Предатель. В горе и радости (СИ)
Он мог.
Поэтому ее переклинило на словах, что ей стоит переехать из этого проклятого дома. Сработал мощный триггер, и ее понесло.
— Ляля! — Алиса смотрит на меня горящими паникой глазами. — Не позволяй ему… Ляля…
— Мам, тебе вколят успокоительных, — взгляд у Гордея полны темной печали и сожаления. Прикладывает к уху телефон. — Ты перенервничала и начинаешь уже придумывать небылицы.

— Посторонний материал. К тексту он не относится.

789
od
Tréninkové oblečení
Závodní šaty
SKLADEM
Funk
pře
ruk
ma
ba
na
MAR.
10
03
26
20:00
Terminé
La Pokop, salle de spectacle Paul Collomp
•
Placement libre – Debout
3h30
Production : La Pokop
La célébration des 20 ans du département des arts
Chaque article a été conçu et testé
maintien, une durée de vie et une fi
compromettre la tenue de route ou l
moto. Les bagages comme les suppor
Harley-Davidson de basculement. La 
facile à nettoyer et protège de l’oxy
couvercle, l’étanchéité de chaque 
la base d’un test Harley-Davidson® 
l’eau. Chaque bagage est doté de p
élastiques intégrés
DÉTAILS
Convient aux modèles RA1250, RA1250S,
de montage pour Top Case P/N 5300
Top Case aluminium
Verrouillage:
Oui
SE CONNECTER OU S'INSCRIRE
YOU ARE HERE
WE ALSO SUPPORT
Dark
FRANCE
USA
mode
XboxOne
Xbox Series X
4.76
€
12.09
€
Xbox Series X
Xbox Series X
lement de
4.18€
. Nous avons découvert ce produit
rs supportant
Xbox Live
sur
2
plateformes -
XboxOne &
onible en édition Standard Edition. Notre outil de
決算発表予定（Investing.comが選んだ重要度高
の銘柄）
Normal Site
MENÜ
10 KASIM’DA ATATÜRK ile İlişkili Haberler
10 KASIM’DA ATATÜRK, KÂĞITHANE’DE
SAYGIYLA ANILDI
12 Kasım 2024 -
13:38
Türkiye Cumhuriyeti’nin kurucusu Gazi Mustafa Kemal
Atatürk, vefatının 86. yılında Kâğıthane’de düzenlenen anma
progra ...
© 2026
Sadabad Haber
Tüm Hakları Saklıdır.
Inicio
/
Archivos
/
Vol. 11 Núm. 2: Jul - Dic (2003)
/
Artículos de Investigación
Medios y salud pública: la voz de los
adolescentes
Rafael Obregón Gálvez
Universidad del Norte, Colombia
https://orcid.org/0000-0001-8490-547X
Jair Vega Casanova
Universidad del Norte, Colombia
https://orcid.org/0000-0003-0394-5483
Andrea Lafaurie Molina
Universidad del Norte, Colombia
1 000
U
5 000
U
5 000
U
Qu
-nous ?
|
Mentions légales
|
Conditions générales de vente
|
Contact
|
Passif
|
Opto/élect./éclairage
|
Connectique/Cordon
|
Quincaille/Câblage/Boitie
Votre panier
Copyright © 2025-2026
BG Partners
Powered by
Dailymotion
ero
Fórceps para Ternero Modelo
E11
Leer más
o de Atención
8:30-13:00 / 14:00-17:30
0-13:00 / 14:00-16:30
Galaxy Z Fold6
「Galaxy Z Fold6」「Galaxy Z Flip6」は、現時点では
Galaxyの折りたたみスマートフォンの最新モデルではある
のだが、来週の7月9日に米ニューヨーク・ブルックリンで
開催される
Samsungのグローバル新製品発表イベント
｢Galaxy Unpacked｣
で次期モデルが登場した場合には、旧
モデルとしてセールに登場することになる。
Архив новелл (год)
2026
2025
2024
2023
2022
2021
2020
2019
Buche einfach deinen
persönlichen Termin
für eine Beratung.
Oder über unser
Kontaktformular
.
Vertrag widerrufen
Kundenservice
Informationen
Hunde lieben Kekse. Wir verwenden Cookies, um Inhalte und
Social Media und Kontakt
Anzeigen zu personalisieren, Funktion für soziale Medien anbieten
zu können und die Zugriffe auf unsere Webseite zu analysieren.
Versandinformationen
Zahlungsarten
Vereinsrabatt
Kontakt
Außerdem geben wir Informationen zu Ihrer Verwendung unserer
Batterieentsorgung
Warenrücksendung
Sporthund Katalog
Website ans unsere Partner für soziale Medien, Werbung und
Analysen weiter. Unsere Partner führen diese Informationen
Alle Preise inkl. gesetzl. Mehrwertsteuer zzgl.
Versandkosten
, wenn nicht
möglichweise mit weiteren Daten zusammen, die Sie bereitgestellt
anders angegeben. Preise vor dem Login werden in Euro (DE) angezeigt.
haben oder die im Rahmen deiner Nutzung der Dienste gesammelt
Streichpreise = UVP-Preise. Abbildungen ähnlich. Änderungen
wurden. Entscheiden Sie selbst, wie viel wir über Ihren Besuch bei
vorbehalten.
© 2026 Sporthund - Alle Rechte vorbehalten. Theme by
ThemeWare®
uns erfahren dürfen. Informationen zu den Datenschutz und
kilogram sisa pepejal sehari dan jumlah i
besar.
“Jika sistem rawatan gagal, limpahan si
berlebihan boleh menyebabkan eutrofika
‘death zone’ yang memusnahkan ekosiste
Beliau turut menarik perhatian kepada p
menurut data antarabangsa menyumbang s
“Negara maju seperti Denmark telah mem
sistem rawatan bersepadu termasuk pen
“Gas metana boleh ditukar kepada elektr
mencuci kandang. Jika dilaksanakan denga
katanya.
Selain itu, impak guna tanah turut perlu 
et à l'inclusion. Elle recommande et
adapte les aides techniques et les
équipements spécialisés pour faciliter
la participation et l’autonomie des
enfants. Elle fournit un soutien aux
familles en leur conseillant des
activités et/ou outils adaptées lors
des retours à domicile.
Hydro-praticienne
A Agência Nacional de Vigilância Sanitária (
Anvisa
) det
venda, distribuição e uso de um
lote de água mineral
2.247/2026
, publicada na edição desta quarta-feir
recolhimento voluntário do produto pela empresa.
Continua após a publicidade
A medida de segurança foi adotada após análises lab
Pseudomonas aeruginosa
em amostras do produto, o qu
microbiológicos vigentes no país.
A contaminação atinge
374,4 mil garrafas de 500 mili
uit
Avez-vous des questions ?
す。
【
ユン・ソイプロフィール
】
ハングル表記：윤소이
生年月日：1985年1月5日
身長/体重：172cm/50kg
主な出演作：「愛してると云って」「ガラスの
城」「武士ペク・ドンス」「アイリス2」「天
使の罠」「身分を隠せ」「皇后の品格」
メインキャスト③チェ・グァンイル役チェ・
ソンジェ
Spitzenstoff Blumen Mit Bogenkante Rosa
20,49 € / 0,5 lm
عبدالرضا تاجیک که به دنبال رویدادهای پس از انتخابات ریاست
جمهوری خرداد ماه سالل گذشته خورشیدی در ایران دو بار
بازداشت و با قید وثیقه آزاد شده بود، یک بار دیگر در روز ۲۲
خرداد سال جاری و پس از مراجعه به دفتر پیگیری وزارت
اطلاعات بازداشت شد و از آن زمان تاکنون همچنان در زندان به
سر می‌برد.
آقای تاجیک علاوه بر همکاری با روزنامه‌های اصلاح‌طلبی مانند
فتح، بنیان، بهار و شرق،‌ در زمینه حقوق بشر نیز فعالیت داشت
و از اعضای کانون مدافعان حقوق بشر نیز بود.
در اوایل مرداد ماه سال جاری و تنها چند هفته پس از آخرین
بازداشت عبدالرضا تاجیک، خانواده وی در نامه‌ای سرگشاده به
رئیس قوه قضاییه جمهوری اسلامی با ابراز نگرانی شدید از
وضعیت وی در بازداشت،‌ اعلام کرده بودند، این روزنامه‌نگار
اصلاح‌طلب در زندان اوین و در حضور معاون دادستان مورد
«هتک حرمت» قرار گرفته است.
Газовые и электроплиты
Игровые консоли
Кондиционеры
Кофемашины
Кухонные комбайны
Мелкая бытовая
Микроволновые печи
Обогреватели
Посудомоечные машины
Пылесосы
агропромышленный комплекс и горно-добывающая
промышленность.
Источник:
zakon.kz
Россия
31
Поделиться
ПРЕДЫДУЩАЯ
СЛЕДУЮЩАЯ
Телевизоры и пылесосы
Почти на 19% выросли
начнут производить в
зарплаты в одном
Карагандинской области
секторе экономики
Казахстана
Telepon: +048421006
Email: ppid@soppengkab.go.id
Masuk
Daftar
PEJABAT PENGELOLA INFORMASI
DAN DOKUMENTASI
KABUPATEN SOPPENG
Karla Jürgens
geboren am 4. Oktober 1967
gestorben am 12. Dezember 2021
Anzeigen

— Твой отец бы не позволил…
— Алиса, тише, — моя мама поглаживает ее по спине. — А еще у тебя есть мы. Слышишь? — обхватывает ее лицо ладонями и вглядывается в глаза. — И мы рядом. Сколько лет ты нас знаешь? Мы же не станем тебя обманывать, да?
Папа накрывает рот ладонью и сглатывает.
— Иди к детям, — Гордей берет меня за руку, отводит к перекошенной двери и мягко выталкивает из уборной, — мы тут сами разберемся.
— Да, ты прав…
Через минуту я уже в гостиной. Правда, не совсем помню свой путь из уборной к Лёве и Яне, которые сидят на диване и смотрят на меня, не моргая.
На щеках слезы, а в глазах — испуг.
— Все в порядке, — стараюсь говорить спокойно и тихо, — бабушка просто перенервничала.
Сажусь между сыном и дочкой и беру их за руки. Ладошки — холодные и влажные.
— Бабушка кричала, что папа хочет ее выгнать и продать дом, — шепчет Яна, — но папа ведь не такой, — смотрит на меня. — Он не стал бы выгонять бабушку.
— Не стал бы, — киваю я, — но он действительно предложил бабушке съехать из этого дома.
— Зачем?
— Затем, что этот дом… — слабо улыбаюсь. — Яна… я не знаю, как все объяснить…
— Мне тоже никогда не нравился этот дом, — едва слышно отзывается Лев. — Тут не так, как дома. Не знаю. Не нравился и все.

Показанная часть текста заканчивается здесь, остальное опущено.